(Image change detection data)
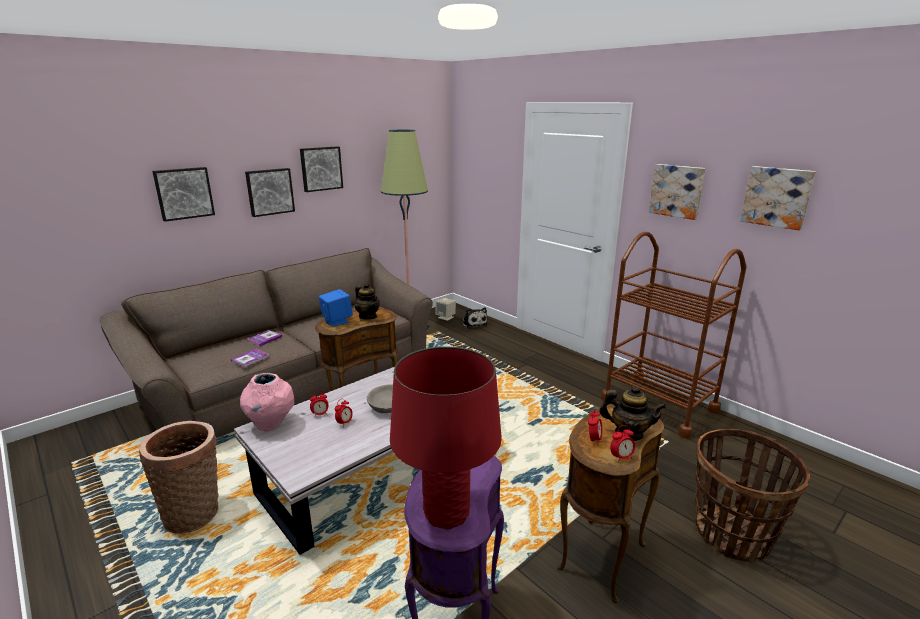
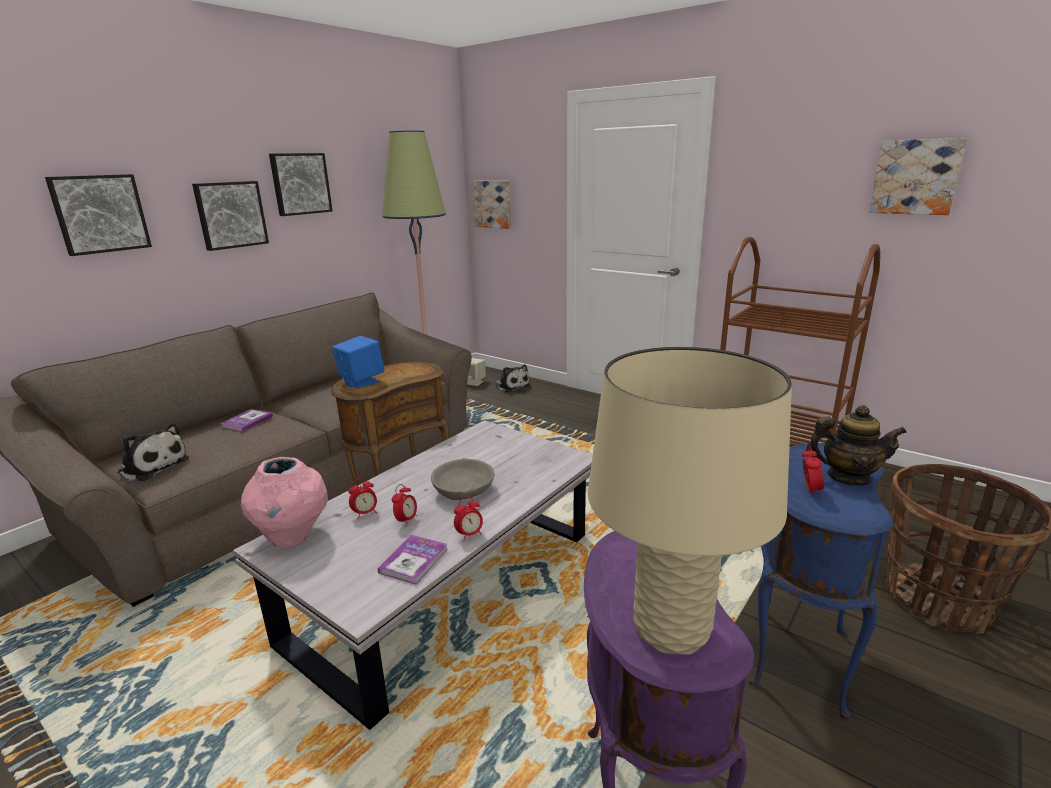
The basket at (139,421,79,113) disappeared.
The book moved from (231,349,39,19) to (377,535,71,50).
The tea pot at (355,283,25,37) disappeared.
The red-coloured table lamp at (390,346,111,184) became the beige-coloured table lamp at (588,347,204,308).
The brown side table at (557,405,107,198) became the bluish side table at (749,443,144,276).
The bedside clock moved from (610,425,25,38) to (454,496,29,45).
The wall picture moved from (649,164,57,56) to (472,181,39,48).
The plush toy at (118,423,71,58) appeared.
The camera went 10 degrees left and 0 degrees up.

- [Aim of the task]
Please set down exactly the lines running from the one with "The plush toy at (118,423,71,58) appeared." to the last line of the entries above, both of them included, and no others.

- [Response area]
The plush toy at (118,423,71,58) appeared.
The camera went 10 degrees left and 0 degrees up.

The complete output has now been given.